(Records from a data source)
+++
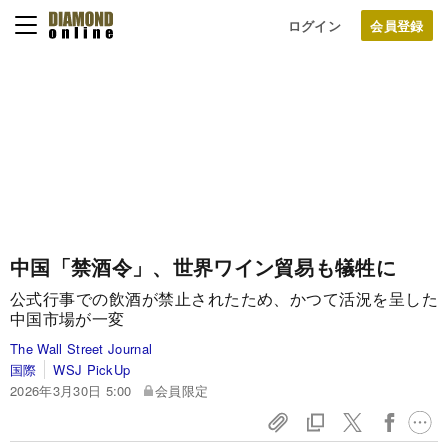
ログイン
中国「禁酒令」、世界ワイン貿易も犠牲に
公式行事での飲酒が禁止されたため、かつて活況を呈した
中国市場が一変
The Wall Street Journal
国際
WSJ PickUp
2026年3月30日 5:00
会員限定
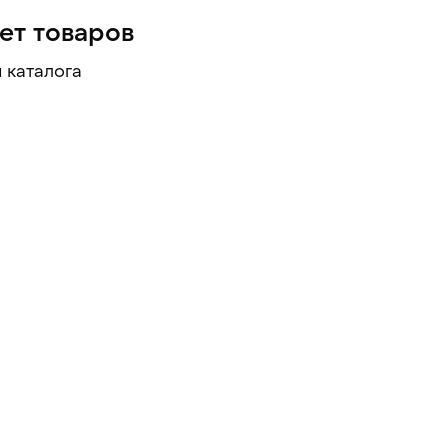
нет товаров
 каталога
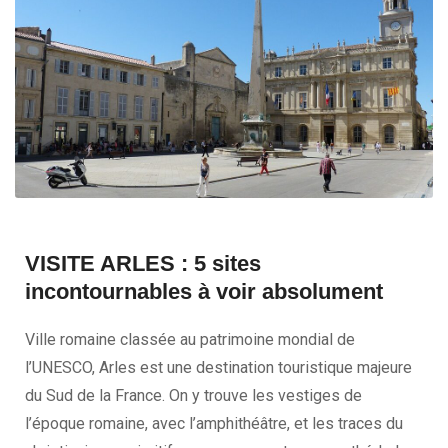
VISITE ARLES : 5 sites
incontournables à voir absolument
Ville romaine classée au patrimoine mondial de
l’UNESCO, Arles est une destination touristique majeure
du Sud de la France. On y trouve les vestiges de
l’époque romaine, avec l’amphithéâtre, et les traces du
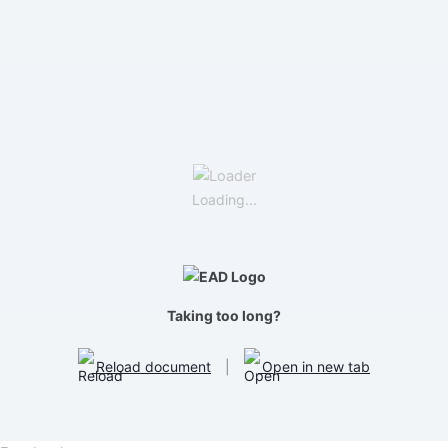
Loading...
Taking too long?
Reload document
|
Open in new tab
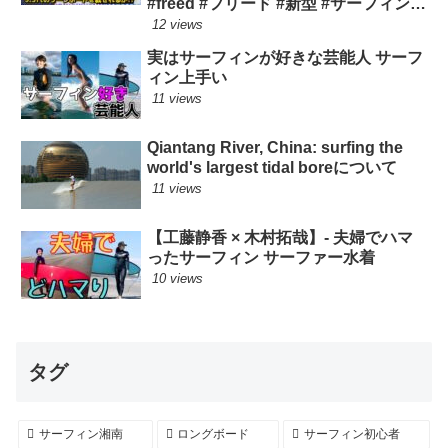
#freed #フリード #新型 #サーフィン
ロングボード
12 views
実はサーフィンが好きな芸能人 サーフ
ィン上手い
11 views
Qiantang River, China: surfing the
world's largest tidal boreについて
11 views
【工藤静香 × 木村拓哉】- 夫婦でハマ
ったサーフィン サーファー水着
10 views
タグ
サーフィン湘南
ロングボード
サーフィン初心者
+++
A complete answer gives every line of the data that includes "romaine".

Ville romaine classée au patrimoine mondial de
l’époque romaine, avec l’amphithéâtre, et les traces du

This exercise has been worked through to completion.